* ACTION ITEM:
Under this line are the records; write out word for word the part that begins at the line containing "Shopify Mechanic Tasks" and ends at the line containing "All Mechanic tasks", and no more.

Stored data
####################
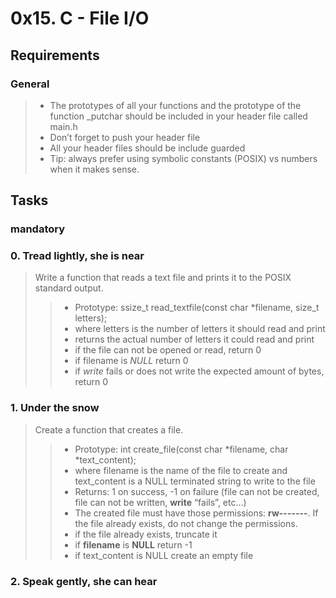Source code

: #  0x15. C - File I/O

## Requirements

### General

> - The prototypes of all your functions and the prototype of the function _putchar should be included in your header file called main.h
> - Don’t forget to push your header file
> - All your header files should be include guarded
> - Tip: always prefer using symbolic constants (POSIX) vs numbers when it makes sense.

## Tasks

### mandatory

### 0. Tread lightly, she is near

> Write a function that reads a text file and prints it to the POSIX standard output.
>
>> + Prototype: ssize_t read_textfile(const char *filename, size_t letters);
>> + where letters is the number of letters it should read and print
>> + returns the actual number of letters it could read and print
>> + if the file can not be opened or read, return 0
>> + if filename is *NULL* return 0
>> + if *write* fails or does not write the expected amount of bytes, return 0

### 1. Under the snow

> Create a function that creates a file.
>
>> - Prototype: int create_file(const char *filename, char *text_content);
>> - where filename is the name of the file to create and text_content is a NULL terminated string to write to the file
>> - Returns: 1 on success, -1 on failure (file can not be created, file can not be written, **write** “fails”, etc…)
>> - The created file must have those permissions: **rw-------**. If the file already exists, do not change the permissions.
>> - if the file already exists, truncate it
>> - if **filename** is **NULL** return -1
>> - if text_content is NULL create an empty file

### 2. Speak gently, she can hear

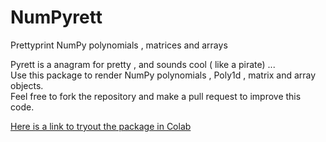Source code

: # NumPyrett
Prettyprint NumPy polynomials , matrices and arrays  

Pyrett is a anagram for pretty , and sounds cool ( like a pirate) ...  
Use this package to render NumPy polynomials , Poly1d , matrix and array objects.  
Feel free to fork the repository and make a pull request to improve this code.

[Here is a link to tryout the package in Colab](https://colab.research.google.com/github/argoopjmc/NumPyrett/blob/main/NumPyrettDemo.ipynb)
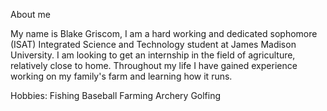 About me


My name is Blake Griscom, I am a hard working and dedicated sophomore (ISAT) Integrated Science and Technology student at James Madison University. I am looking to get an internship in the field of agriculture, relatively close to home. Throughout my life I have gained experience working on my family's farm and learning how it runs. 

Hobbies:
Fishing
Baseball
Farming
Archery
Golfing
####################
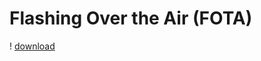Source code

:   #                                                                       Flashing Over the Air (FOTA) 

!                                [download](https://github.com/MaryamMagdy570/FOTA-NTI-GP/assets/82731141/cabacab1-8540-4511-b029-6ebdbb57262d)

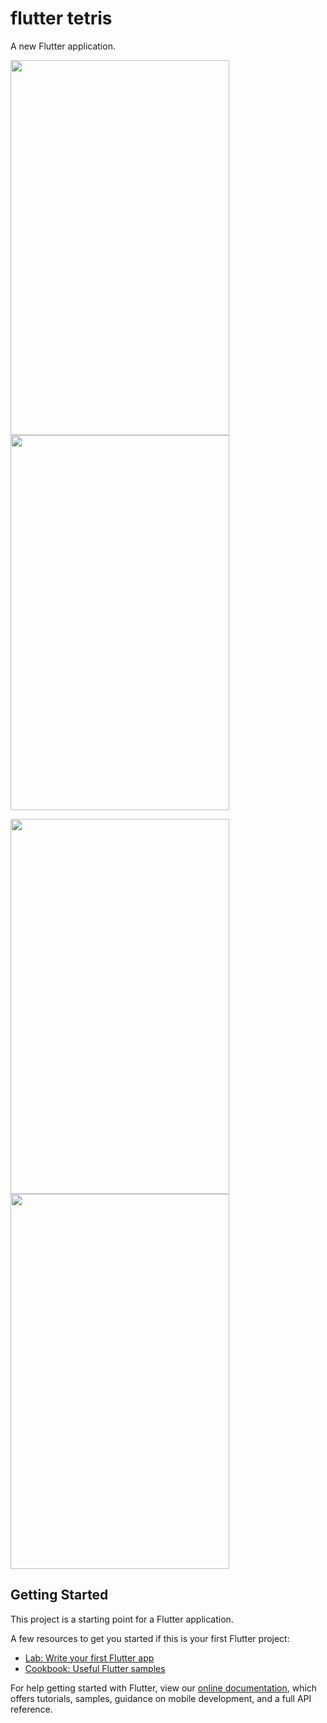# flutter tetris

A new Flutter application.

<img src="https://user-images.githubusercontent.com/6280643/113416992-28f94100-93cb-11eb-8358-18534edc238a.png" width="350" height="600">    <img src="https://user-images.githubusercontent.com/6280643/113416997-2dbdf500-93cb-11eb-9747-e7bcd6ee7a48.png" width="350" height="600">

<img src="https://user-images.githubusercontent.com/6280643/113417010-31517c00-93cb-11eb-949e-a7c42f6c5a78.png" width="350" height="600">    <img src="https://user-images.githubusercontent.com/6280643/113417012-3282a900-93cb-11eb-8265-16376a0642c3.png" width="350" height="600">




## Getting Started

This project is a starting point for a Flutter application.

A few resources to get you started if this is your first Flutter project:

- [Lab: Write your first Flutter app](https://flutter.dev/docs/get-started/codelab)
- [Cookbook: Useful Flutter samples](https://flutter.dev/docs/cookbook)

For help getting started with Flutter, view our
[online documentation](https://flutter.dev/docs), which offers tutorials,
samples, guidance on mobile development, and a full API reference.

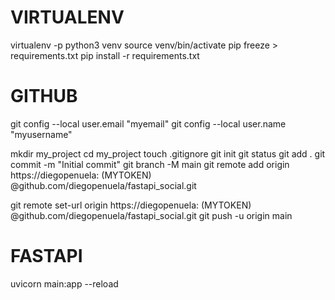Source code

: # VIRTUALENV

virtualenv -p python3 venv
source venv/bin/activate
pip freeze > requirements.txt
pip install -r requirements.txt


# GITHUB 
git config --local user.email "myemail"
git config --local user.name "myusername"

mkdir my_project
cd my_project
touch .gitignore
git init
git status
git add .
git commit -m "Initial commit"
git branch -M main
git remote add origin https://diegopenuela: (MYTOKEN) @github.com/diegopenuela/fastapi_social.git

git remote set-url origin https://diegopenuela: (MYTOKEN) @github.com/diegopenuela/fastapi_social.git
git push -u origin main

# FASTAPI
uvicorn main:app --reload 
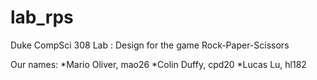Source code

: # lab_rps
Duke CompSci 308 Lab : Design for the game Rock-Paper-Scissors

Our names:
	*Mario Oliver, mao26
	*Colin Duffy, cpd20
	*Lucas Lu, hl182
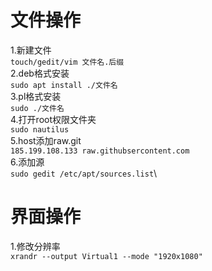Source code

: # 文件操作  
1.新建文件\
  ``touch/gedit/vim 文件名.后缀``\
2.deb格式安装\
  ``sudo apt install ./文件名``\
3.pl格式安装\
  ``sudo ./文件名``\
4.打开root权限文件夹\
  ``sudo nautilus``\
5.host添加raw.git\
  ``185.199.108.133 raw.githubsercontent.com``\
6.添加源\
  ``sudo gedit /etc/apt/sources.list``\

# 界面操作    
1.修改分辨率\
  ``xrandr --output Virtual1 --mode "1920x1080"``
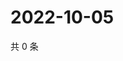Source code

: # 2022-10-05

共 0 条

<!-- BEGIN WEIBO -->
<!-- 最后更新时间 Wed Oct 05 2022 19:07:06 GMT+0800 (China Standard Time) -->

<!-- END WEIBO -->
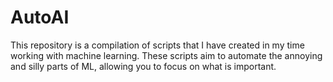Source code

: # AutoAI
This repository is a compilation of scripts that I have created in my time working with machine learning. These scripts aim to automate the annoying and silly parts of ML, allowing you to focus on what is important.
####################
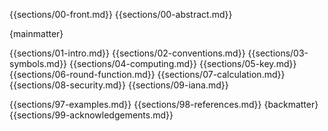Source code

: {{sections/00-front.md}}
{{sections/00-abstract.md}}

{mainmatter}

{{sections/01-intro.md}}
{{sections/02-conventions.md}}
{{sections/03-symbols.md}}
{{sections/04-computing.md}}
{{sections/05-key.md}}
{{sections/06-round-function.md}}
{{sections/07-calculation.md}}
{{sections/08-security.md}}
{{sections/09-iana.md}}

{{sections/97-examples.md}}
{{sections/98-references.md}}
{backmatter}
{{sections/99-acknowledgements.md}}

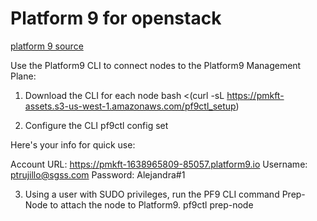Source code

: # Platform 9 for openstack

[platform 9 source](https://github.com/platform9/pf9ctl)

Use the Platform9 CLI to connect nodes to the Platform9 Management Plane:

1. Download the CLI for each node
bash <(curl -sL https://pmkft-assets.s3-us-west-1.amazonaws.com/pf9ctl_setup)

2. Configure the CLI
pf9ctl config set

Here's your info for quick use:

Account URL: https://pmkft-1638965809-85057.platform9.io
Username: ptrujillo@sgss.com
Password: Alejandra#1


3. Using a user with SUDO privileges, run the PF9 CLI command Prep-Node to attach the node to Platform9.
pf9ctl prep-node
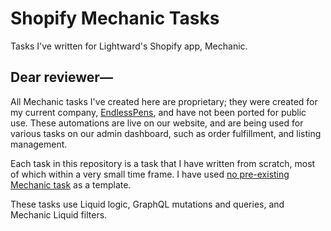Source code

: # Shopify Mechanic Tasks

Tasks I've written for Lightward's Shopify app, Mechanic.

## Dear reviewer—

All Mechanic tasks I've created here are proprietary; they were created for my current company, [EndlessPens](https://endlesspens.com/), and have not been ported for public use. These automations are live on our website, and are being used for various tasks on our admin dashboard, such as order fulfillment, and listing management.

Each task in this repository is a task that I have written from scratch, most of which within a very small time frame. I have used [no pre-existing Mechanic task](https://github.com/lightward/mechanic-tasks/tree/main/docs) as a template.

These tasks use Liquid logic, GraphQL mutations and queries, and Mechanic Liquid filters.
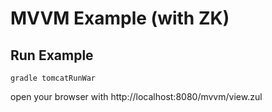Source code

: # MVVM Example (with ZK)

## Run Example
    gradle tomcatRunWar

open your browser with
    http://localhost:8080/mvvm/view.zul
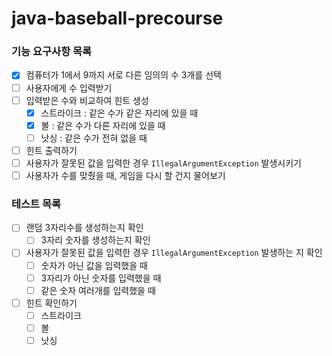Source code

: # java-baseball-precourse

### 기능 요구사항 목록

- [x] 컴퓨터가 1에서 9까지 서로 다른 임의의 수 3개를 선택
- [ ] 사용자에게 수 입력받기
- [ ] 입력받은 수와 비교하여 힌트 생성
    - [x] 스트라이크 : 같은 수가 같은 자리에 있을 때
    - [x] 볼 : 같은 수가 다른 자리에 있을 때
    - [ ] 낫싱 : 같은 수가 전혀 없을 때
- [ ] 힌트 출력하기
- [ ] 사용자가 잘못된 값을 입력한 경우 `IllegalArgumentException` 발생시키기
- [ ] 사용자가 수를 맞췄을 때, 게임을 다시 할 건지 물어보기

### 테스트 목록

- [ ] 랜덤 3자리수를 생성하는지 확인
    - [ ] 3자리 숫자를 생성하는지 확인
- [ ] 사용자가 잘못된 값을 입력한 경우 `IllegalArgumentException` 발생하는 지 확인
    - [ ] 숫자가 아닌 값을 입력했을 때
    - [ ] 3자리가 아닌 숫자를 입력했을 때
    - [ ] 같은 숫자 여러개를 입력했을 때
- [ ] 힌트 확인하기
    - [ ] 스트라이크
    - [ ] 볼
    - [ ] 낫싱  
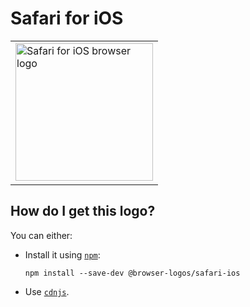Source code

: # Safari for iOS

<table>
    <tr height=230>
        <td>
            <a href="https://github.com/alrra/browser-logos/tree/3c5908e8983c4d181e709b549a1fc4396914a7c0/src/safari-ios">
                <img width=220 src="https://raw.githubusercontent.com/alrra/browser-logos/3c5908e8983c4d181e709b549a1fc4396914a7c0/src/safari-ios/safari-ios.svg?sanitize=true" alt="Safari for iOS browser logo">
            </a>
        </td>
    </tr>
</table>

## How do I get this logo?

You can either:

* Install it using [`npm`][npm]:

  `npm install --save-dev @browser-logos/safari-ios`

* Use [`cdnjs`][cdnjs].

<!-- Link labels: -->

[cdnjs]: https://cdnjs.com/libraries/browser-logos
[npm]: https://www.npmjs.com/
####################
* TASK ANSWER:
: # Shopify Mechanic Tasks

Tasks I've written for Lightward's Shopify app, Mechanic.

## Dear reviewer—

All Mechanic tasks I've created here are proprietary; they were created for my current company, [EndlessPens](https://endlesspens.com/), and have not been ported for public use. These automations are live on our website, and are being used for various tasks on our admin dashboard, such as order fulfillment, and listing management.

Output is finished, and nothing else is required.